Extract provided ::
◇ ◇ ◇
Monday, June 19, 2017

Fatherhood and Loss

Robert Berra
St. Matt’s Chandler
Year A, Proper 6

This past week was and is kind of complicated for me.

June 15th was the fourth anniversary of my ordination to the priesthood. I’m pleased to report that—at four years in—I have no regrets about giving myself over to this vocation. I’m truly where God has called me to be.

But June 15th is also another anniversary. On June 15th, 2012, Laura and I lost our first pregnancy to miscarriage.

Despite the historic silence around miscarriage, in which it was talked about in whispers if at all, miscarriage is the most common complication of early pregnancy. “Among women who know they are pregnant, the miscarriage rate is roughly 10% to 20% while rates among all fertilization is around 30% to 50%.”[1] The most common summary of the data you’ll hear is that 1 in 4 pregnancies end in loss.

Slowly, more people are starting to talk openly about their experiences of pregnancy loss.
◇ ◇ ◇
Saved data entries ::
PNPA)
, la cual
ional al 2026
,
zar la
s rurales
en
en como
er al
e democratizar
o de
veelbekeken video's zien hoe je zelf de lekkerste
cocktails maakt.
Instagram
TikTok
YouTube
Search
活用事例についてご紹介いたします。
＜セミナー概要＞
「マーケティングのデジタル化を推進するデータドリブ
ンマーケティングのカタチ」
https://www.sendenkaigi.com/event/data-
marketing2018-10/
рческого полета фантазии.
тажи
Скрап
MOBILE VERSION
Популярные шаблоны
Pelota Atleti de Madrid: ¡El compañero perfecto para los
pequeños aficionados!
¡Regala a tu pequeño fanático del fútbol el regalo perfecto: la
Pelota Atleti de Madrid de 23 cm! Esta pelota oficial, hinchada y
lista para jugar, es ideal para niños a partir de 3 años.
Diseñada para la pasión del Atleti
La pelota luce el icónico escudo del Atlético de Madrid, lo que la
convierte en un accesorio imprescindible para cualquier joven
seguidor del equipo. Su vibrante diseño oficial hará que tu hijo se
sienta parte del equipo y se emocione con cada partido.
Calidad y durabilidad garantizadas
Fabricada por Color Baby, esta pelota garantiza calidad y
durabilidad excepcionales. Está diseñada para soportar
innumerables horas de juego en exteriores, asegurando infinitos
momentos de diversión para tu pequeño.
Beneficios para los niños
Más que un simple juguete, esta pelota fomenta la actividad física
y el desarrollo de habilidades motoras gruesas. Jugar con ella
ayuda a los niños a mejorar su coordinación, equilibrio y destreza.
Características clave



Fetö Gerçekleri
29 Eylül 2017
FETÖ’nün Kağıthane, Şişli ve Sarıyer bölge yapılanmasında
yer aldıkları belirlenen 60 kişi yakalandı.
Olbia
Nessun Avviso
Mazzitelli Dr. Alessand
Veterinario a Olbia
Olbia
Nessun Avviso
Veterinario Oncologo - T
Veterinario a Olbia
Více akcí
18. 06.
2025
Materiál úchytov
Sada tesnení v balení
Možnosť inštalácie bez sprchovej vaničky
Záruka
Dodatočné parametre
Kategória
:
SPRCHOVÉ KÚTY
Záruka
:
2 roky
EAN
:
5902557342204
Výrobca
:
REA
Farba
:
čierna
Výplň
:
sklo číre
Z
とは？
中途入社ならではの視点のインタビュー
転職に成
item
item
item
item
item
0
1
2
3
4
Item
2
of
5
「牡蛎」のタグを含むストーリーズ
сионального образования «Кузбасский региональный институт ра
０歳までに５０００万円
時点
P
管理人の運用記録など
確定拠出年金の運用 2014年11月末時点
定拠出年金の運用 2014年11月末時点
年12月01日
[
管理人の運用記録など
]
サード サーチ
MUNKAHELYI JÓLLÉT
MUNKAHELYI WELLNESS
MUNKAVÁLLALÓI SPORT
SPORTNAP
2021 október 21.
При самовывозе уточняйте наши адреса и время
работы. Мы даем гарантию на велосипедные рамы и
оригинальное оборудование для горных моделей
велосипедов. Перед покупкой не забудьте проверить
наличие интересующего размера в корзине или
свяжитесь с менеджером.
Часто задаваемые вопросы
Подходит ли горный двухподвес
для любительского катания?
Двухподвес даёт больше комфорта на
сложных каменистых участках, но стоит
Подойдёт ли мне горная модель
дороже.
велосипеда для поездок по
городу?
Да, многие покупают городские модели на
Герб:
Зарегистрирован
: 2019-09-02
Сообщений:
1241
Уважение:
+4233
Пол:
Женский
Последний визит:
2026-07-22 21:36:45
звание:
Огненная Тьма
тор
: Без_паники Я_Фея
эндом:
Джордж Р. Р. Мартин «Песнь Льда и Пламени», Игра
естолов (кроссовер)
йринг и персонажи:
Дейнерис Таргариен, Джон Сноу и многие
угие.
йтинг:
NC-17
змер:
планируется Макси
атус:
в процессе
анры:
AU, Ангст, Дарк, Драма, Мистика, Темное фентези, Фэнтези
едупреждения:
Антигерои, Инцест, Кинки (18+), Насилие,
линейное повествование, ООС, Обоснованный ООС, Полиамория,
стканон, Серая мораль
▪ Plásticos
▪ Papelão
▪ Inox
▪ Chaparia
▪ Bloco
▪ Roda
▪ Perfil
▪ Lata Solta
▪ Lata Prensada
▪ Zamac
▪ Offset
◇ ◇ ◇
Work request :: Set down, word for word, the part of the sermon on fatherhood and loss that begins at "Monday, June 19, 2017" and stops after "pregnancy to miscarriage.".

Written reply ::
Monday, June 19, 2017

Fatherhood and Loss

Robert Berra
St. Matt’s Chandler
Year A, Proper 6

This past week was and is kind of complicated for me.

June 15th was the fourth anniversary of my ordination to the priesthood. I’m pleased to report that—at four years in—I have no regrets about giving myself over to this vocation. I’m truly where God has called me to be.

But June 15th is also another anniversary. On June 15th, 2012, Laura and I lost our first pregnancy to miscarriage.